Перевел А. Ф. перед войной, тоже для «Соцэкгиза», трактаты великого скептика Секста Эмпирика. Следует учесть, что оба перевода – Н. Кузанского и Секста – делались Лосевым не самовольно, а по постановлению Института философии АН СССР, где директором был П. Ф. Юдин. Судя по переписке, эта работа началась еще в 1935 году. Конечно, как всегда, началась с отрицательных отзывов. В. М. Лосевой пришлось писать П. Ф. Юдину, не только директору Института красной профессуры, но и ответственному работнику ЦК, пытавшемуся помочь А. Ф. В своем письме Валентина Михайловна указывает на то, что рецензент, зная имя Лосева по прежним годам и «не имея указаний к объективному отношению, счел своим революционным долгом ругать автора». Как это характерно для советской действительности – ждать указаний. Таковых не было, и Лосев оказался обвиненным в «религиозно-мистических моментах», которых, как отмечает справедливо Валентина Михайловна, «нет и не может быть в такой работе». Лосева, великого логика, упрекали даже в «отсутствии способности к логически связному мышлению».

Казалось, Юдин тоже втянут в какие-то интриги. Однако после телефонного разговора Валентины Михайловны с Юдиным вернулось к нему, как пишет Валентина Михайловна, «чувство глубокого доверия» (16/Х—1935). Когда твердые указания были даны, А. Ф. прислали из «Соцэкгиза» договор на перевод ряда трактатов Секста (17/XII—1935). В 1937 году (20/XII) издательство готово было предоставить Лосеву перевод всех трактатов, кроме «Пирроновых положений», переведенных еще до революции Брюлловой-Шаскольской.

Однако дела в «Соцэкгизе» затухли вместе с началом войны. К счастью, текст перевода сохранился в архиве издательства (потом мы его обнаружили и в домашнем архиве), откуда он был извлечен В. П. Шестаковым по просьбе Лосева. Тогда В. П. Шестаков еще нуждался в научной поддержке Лосева и был очень оперативен. Двухтомник Секста с предисловием и комментариями Лосева напечатало издательство «Мысль» в 1975–1976 годах после внимательного пересмотра Лосевым своего старого перевода и при учете нового издания греческого текста.

Сколько же надо было ждать и какое терпение иметь – около полустолетия!

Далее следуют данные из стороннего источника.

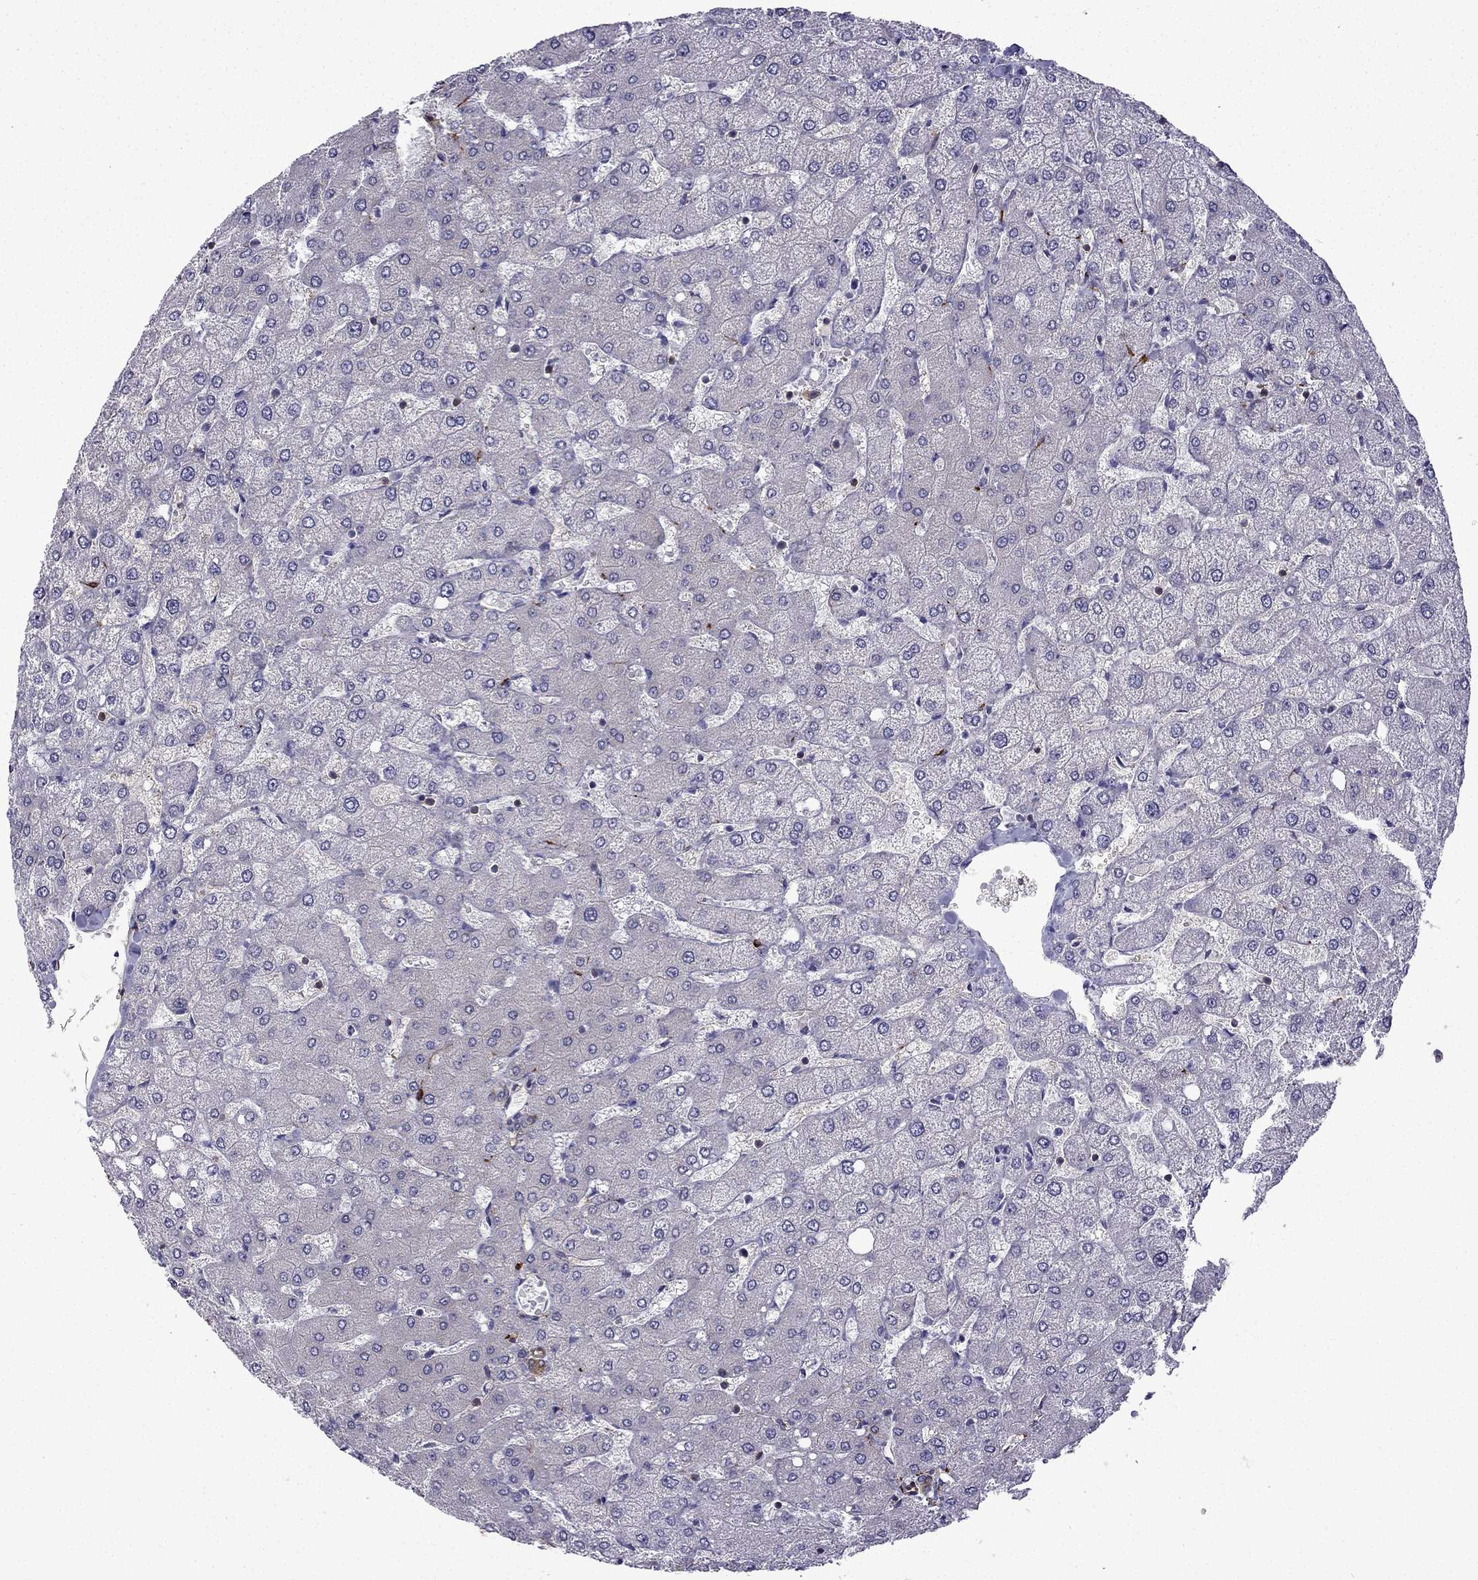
{"staining": {"intensity": "moderate", "quantity": ">75%", "location": "cytoplasmic/membranous"}, "tissue": "liver", "cell_type": "Cholangiocytes", "image_type": "normal", "snomed": [{"axis": "morphology", "description": "Normal tissue, NOS"}, {"axis": "topography", "description": "Liver"}], "caption": "Immunohistochemistry (IHC) (DAB (3,3'-diaminobenzidine)) staining of normal human liver displays moderate cytoplasmic/membranous protein staining in approximately >75% of cholangiocytes. (DAB = brown stain, brightfield microscopy at high magnification).", "gene": "MAP4", "patient": {"sex": "female", "age": 54}}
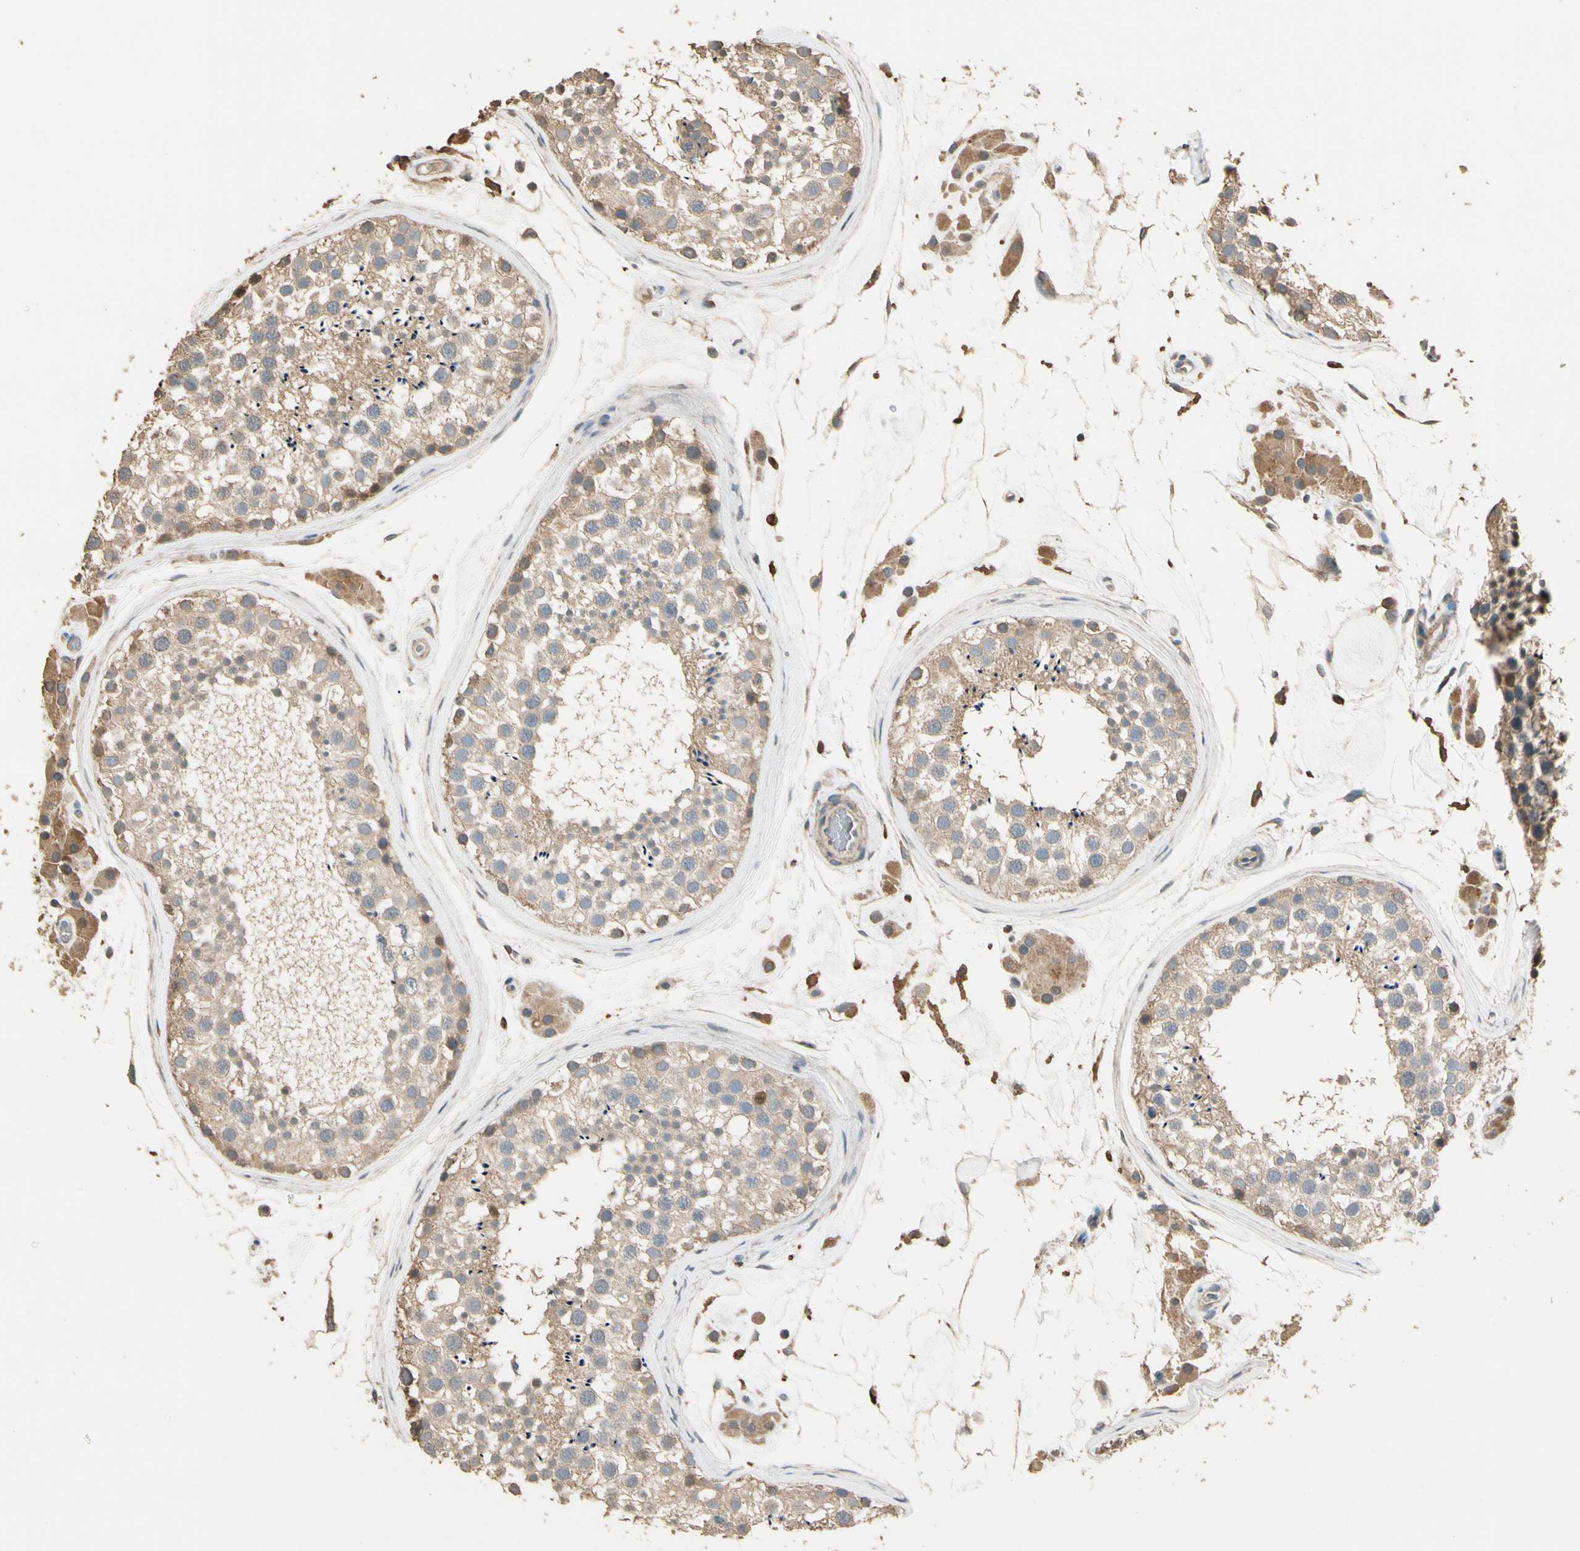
{"staining": {"intensity": "weak", "quantity": ">75%", "location": "cytoplasmic/membranous"}, "tissue": "testis", "cell_type": "Cells in seminiferous ducts", "image_type": "normal", "snomed": [{"axis": "morphology", "description": "Normal tissue, NOS"}, {"axis": "topography", "description": "Testis"}], "caption": "A photomicrograph of human testis stained for a protein displays weak cytoplasmic/membranous brown staining in cells in seminiferous ducts. (brown staining indicates protein expression, while blue staining denotes nuclei).", "gene": "CDH6", "patient": {"sex": "male", "age": 46}}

В 1943 году, когда А. Ф. работал в МГУ на философском факультете и ожидал заведования кафедрой логики, была попытка новой публикации «Логики» Г. И. Челпанова, некогда учителя А. Ф. по университетским годам. Опять все тот же могучий «Соцэкгиз» заключил с Лосевым соглашение (21/VIII—1943) (директор А. В. Морозов) на редактуру двенадцати авторских листов, причем работу надо было сдать через месяц. В это время Лосев много пишет по логике, в частности о вопросах, связанных с современным состоянием этой для социалистического общества новой науки. Об этой работе в пятнадцать авторских листов дал отзыв Э. Кольман (10/XI—1943), известный политический деятель и философ-марксист. Хотя рецензент «по ряду частностей не согласился с формулировками автора», но признал «большую эрудицию» и «смелость научного исследования». В итоге, пишет он, работа «всячески заслуживает быть напечатанной». Какие обнадеживающие слова! Возможно, благожелательность Кольмана связана с постановлением властей о развитии и укреплении логики как науки в высших учебных заведениях, а может быть, и с тем, что Лосева допустили на философский факультет, и значит, он проверен. Кроме того, Кольман тоже готовил свой учебник и редактирование его хотел поручить эрудиту в этой области. Но не пришлось Лосеву быть редактором ни учебника Кольмана, ни учебника Челпанова (все материалы по редакции сохранились в нашем архиве). Не пришлось напечатать поставленные в план Института философии работы «Современные проблемы логики» (15 п. л.) (на нее положительный отзыв дал Кольман), «Логическое учение о числе» (2–3 п. л.),[264] «О типах логики и диалектики» (3 п. л.), «О методах логики» (3 п. л.). Лосева в это время изгоняли из Московского университета, и о крахе издательских дел по логике он сообщил П. Ф. Юдину в письме от 20 февраля 1944 года.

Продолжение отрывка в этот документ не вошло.